* **Try it**:
Copy each line of the following material exactly.
[Provided data Boundary: Start]
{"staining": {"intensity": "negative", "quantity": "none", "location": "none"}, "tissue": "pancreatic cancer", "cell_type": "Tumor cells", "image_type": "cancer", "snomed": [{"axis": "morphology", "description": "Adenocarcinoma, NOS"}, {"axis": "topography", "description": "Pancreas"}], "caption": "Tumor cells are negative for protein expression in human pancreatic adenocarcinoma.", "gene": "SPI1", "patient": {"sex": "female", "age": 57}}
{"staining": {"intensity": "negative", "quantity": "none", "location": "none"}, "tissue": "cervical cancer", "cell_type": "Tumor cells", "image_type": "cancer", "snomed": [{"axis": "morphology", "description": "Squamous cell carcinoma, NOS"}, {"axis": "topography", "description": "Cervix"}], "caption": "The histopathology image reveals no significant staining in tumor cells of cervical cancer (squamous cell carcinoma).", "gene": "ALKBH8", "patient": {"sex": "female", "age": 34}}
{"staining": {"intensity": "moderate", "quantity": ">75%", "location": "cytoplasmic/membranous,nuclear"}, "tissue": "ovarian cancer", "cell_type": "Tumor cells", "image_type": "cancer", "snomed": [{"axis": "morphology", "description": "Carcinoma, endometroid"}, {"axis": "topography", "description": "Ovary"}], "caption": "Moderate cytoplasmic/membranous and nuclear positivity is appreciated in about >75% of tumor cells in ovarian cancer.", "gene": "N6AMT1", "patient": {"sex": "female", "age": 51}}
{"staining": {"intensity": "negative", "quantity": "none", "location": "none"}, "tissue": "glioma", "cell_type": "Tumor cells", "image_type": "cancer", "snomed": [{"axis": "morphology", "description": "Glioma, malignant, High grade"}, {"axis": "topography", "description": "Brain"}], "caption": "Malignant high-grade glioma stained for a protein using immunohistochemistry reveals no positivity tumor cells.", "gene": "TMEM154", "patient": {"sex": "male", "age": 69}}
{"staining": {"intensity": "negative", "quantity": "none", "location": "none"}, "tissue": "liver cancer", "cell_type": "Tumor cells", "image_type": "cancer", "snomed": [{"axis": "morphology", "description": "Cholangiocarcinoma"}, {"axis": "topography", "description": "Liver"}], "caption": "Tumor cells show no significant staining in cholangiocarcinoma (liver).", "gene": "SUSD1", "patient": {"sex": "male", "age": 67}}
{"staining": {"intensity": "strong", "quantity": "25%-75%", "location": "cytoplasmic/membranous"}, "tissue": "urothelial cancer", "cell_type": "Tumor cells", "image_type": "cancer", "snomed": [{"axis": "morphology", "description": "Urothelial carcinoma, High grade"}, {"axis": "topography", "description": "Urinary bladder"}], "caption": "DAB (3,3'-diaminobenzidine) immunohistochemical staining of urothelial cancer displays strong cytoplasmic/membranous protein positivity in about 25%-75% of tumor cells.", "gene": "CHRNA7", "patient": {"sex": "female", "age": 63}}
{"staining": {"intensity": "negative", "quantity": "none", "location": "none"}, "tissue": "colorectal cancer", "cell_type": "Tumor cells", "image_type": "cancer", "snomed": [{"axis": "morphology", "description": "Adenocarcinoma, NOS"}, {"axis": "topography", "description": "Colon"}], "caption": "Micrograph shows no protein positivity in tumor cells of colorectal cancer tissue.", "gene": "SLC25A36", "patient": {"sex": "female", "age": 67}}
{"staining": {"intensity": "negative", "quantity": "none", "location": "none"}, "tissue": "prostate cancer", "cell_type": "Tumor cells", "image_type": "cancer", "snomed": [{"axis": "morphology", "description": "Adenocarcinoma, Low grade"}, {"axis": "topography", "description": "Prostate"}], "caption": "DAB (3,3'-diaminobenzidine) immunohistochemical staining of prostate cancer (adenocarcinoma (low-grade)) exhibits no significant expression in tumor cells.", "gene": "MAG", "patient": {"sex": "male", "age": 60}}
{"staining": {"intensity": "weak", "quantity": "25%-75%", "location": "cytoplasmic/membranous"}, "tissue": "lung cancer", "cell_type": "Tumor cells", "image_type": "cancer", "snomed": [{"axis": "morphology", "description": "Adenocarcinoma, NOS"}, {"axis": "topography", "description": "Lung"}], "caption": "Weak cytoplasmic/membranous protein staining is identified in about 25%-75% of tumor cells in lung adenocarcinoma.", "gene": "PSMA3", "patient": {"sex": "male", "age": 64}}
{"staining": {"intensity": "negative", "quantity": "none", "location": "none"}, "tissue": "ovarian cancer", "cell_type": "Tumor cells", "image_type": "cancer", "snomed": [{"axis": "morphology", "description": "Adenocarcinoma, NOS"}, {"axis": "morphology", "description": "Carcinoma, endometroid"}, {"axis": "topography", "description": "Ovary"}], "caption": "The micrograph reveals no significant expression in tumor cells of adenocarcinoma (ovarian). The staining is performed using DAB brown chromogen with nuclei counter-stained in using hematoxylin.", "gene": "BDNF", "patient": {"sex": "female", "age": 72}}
[Provided data Boundary: End]
* **Answer for this exercise**:
{"staining": {"intensity": "negative", "quantity": "none", "location": "none"}, "tissue": "pancreatic cancer", "cell_type": "Tumor cells", "image_type": "cancer", "snomed": [{"axis": "morphology", "description": "Adenocarcinoma, NOS"}, {"axis": "topography", "description": "Pancreas"}], "caption": "Tumor cells are negative for protein expression in human pancreatic adenocarcinoma.", "gene": "SPI1", "patient": {"sex": "female", "age": 57}}
{"staining": {"intensity": "negative", "quantity": "none", "location": "none"}, "tissue": "cervical cancer", "cell_type": "Tumor cells", "image_type": "cancer", "snomed": [{"axis": "morphology", "description": "Squamous cell carcinoma, NOS"}, {"axis": "topography", "description": "Cervix"}], "caption": "The histopathology image reveals no significant staining in tumor cells of cervical cancer (squamous cell carcinoma).", "gene": "ALKBH8", "patient": {"sex": "female", "age": 34}}
{"staining": {"intensity": "moderate", "quantity": ">75%", "location": "cytoplasmic/membranous,nuclear"}, "tissue": "ovarian cancer", "cell_type": "Tumor cells", "image_type": "cancer", "snomed": [{"axis": "morphology", "description": "Carcinoma, endometroid"}, {"axis": "topography", "description": "Ovary"}], "caption": "Moderate cytoplasmic/membranous and nuclear positivity is appreciated in about >75% of tumor cells in ovarian cancer.", "gene": "N6AMT1", "patient": {"sex": "female", "age": 51}}
{"staining": {"intensity": "negative", "quantity": "none", "location": "none"}, "tissue": "glioma", "cell_type": "Tumor cells", "image_type": "cancer", "snomed": [{"axis": "morphology", "description": "Glioma, malignant, High grade"}, {"axis": "topography", "description": "Brain"}], "caption": "Malignant high-grade glioma stained for a protein using immunohistochemistry reveals no positivity tumor cells.", "gene": "TMEM154", "patient": {"sex": "male", "age": 69}}
{"staining": {"intensity": "negative", "quantity": "none", "location": "none"}, "tissue": "liver cancer", "cell_type": "Tumor cells", "image_type": "cancer", "snomed": [{"axis": "morphology", "description": "Cholangiocarcinoma"}, {"axis": "topography", "description": "Liver"}], "caption": "Tumor cells show no significant staining in cholangiocarcinoma (liver).", "gene": "SUSD1", "patient": {"sex": "male", "age": 67}}
{"staining": {"intensity": "strong", "quantity": "25%-75%", "location": "cytoplasmic/membranous"}, "tissue": "urothelial cancer", "cell_type": "Tumor cells", "image_type": "cancer", "snomed": [{"axis": "morphology", "description": "Urothelial carcinoma, High grade"}, {"axis": "topography", "description": "Urinary bladder"}], "caption": "DAB (3,3'-diaminobenzidine) immunohistochemical staining of urothelial cancer displays strong cytoplasmic/membranous protein positivity in about 25%-75% of tumor cells.", "gene": "CHRNA7", "patient": {"sex": "female", "age": 63}}
{"staining": {"intensity": "negative", "quantity": "none", "location": "none"}, "tissue": "colorectal cancer", "cell_type": "Tumor cells", "image_type": "cancer", "snomed": [{"axis": "morphology", "description": "Adenocarcinoma, NOS"}, {"axis": "topography", "description": "Colon"}], "caption": "Micrograph shows no protein positivity in tumor cells of colorectal cancer tissue.", "gene": "SLC25A36", "patient": {"sex": "female", "age": 67}}
{"staining": {"intensity": "negative", "quantity": "none", "location": "none"}, "tissue": "prostate cancer", "cell_type": "Tumor cells", "image_type": "cancer", "snomed": [{"axis": "morphology", "description": "Adenocarcinoma, Low grade"}, {"axis": "topography", "description": "Prostate"}], "caption": "DAB (3,3'-diaminobenzidine) immunohistochemical staining of prostate cancer (adenocarcinoma (low-grade)) exhibits no significant expression in tumor cells.", "gene": "MAG", "patient": {"sex": "male", "age": 60}}
{"staining": {"intensity": "weak", "quantity": "25%-75%", "location": "cytoplasmic/membranous"}, "tissue": "lung cancer", "cell_type": "Tumor cells", "image_type": "cancer", "snomed": [{"axis": "morphology", "description": "Adenocarcinoma, NOS"}, {"axis": "topography", "description": "Lung"}], "caption": "Weak cytoplasmic/membranous protein staining is identified in about 25%-75% of tumor cells in lung adenocarcinoma.", "gene": "PSMA3", "patient": {"sex": "male", "age": 64}}
{"staining": {"intensity": "negative", "quantity": "none", "location": "none"}, "tissue": "ovarian cancer", "cell_type": "Tumor cells", "image_type": "cancer", "snomed": [{"axis": "morphology", "description": "Adenocarcinoma, NOS"}, {"axis": "morphology", "description": "Carcinoma, endometroid"}, {"axis": "topography", "description": "Ovary"}], "caption": "The micrograph reveals no significant expression in tumor cells of adenocarcinoma (ovarian). The staining is performed using DAB brown chromogen with nuclei counter-stained in using hematoxylin.", "gene": "BDNF", "patient": {"sex": "female", "age": 72}}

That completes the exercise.